Exercise » Write out exactly the lines below that run from the line containing "PRESSURE SENSOR between" through the last line of the records.

[[ Records shown, beginning ]]

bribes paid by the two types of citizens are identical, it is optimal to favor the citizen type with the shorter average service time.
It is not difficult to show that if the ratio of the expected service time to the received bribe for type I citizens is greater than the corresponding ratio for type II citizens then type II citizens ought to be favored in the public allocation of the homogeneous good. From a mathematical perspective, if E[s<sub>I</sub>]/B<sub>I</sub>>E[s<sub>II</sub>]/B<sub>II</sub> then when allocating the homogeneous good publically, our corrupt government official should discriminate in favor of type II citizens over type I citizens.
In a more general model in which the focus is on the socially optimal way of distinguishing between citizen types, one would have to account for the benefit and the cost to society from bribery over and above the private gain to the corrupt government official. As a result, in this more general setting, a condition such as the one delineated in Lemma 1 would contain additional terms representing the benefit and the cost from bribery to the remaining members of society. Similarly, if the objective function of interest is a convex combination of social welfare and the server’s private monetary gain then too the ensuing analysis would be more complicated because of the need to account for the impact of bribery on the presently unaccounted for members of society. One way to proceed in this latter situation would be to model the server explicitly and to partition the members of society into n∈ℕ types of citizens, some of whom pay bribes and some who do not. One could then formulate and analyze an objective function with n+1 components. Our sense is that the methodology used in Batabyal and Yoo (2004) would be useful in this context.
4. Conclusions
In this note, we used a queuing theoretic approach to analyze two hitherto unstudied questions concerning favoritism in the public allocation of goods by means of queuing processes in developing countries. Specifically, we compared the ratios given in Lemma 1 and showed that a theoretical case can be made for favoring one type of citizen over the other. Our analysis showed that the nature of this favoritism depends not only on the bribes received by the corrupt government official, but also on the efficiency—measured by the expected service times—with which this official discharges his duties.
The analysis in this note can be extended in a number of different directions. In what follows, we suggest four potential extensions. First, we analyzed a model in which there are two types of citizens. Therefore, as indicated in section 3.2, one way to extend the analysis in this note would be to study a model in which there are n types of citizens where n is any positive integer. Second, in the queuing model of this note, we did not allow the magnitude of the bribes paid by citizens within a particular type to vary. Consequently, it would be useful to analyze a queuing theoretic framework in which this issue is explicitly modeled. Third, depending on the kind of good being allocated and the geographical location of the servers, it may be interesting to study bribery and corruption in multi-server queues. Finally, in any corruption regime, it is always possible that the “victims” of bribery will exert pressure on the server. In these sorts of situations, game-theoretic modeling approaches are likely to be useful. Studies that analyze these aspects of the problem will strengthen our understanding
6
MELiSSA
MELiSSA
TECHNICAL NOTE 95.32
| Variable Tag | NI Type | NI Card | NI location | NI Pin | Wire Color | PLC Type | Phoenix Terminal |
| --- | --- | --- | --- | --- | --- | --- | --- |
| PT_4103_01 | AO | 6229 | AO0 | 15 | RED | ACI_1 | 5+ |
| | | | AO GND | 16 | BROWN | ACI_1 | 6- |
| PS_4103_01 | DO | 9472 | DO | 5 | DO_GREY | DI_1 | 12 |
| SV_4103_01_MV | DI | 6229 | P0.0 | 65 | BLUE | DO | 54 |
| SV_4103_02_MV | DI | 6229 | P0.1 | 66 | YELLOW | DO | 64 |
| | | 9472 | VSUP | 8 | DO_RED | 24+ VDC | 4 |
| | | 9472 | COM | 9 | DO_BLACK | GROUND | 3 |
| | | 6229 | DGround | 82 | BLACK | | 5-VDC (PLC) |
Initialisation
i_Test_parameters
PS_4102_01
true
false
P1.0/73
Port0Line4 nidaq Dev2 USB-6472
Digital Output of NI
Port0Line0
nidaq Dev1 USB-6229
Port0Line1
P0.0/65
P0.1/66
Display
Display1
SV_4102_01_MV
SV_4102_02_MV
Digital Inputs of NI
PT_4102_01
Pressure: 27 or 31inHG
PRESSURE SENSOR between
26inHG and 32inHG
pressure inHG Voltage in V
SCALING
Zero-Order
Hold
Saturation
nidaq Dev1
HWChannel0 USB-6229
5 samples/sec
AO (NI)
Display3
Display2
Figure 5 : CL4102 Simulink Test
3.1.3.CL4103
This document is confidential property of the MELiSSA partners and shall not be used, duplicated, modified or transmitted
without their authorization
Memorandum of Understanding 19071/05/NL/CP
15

[[ Records shown, end ]]

Solution to the exercise »
PRESSURE SENSOR between
26inHG and 32inHG
pressure inHG Voltage in V
SCALING
Zero-Order
Hold
Saturation
nidaq Dev1
HWChannel0 USB-6229
5 samples/sec
AO (NI)
Display3
Display2
Figure 5 : CL4102 Simulink Test
3.1.3.CL4103
This document is confidential property of the MELiSSA partners and shall not be used, duplicated, modified or transmitted
without their authorization
Memorandum of Understanding 19071/05/NL/CP
15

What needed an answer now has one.